TO DO
Look through the listing for the string "weights" and copy out every line that holds it.

DATA PROVIDED
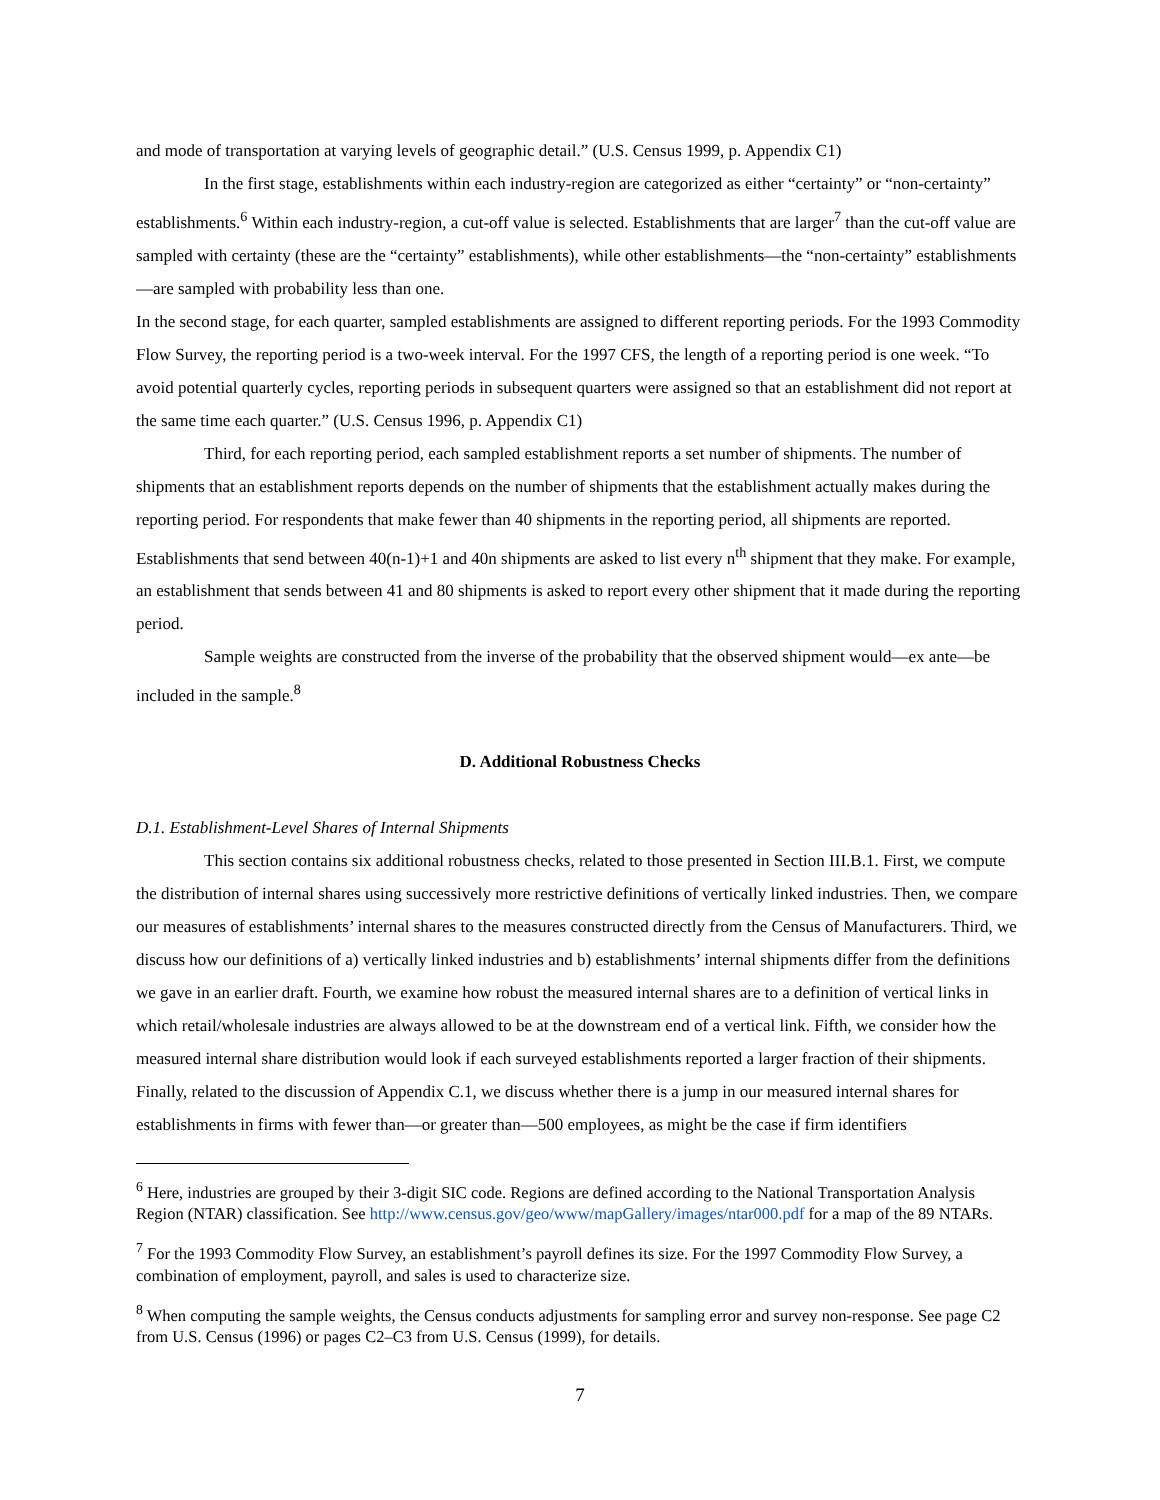and mode of transportation at varying levels of geographic detail.” (U.S. Census 1999, p. Appendix C1)
In the first stage, establishments within each industry-region are categorized as either “certainty” or “non-certainty” establishments.<sup>6</sup> Within each industry-region, a cut-off value is selected. Establishments that are larger<sup>7</sup> than the cut-off value are sampled with certainty (these are the “certainty” establishments), while other establishments—the “non-certainty” establishments—are sampled with probability less than one.
In the second stage, for each quarter, sampled establishments are assigned to different reporting periods. For the 1993 Commodity Flow Survey, the reporting period is a two-week interval. For the 1997 CFS, the length of a reporting period is one week. “To avoid potential quarterly cycles, reporting periods in subsequent quarters were assigned so that an establishment did not report at the same time each quarter.” (U.S. Census 1996, p. Appendix C1)
Third, for each reporting period, each sampled establishment reports a set number of shipments. The number of shipments that an establishment reports depends on the number of shipments that the establishment actually makes during the reporting period. For respondents that make fewer than 40 shipments in the reporting period, all shipments are reported. Establishments that send between 40(n-1)+1 and 40n shipments are asked to list every n<sup>th</sup> shipment that they make. For example, an establishment that sends between 41 and 80 shipments is asked to report every other shipment that it made during the reporting period.
Sample weights are constructed from the inverse of the probability that the observed shipment would—ex ante—be included in the sample.<sup>8</sup>
D. Additional Robustness Checks
D.1. Establishment-Level Shares of Internal Shipments
This section contains six additional robustness checks, related to those presented in Section III.B.1. First, we compute the distribution of internal shares using successively more restrictive definitions of vertically linked industries. Then, we compare our measures of establishments’ internal shares to the measures constructed directly from the Census of Manufacturers. Third, we discuss how our definitions of a) vertically linked industries and b) establishments’ internal shipments differ from the definitions we gave in an earlier draft. Fourth, we examine how robust the measured internal shares are to a definition of vertical links in which retail/wholesale industries are always allowed to be at the downstream end of a vertical link. Fifth, we consider how the measured internal share distribution would look if each surveyed establishments reported a larger fraction of their shipments. Finally, related to the discussion of Appendix C.1, we discuss whether there is a jump in our measured internal shares for establishments in firms with fewer than—or greater than—500 employees, as might be the case if firm identifiers
<sup>6</sup> Here, industries are grouped by their 3-digit SIC code. Regions are defined according to the National Transportation Analysis Region (NTAR) classification. See http://www.census.gov/geo/www/mapGallery/images/ntar000.pdf for a map of the 89 NTARs.
<sup>7</sup> For the 1993 Commodity Flow Survey, an establishment’s payroll defines its size. For the 1997 Commodity Flow Survey, a combination of employment, payroll, and sales is used to characterize size.
<sup>8</sup> When computing the sample weights, the Census conducts adjustments for sampling error and survey non-response. See page C2 from U.S. Census (1996) or pages C2–C3 from U.S. Census (1999), for details.
7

RESULT FOR THIS TASK
Sample weights are constructed from the inverse of the probability that the observed shipment would—ex ante—be included in the sample.<sup>8</sup>
<sup>8</sup> When computing the sample weights, the Census conducts adjustments for sampling error and survey non-response. See page C2 from U.S. Census (1996) or pages C2–C3 from U.S. Census (1999), for details.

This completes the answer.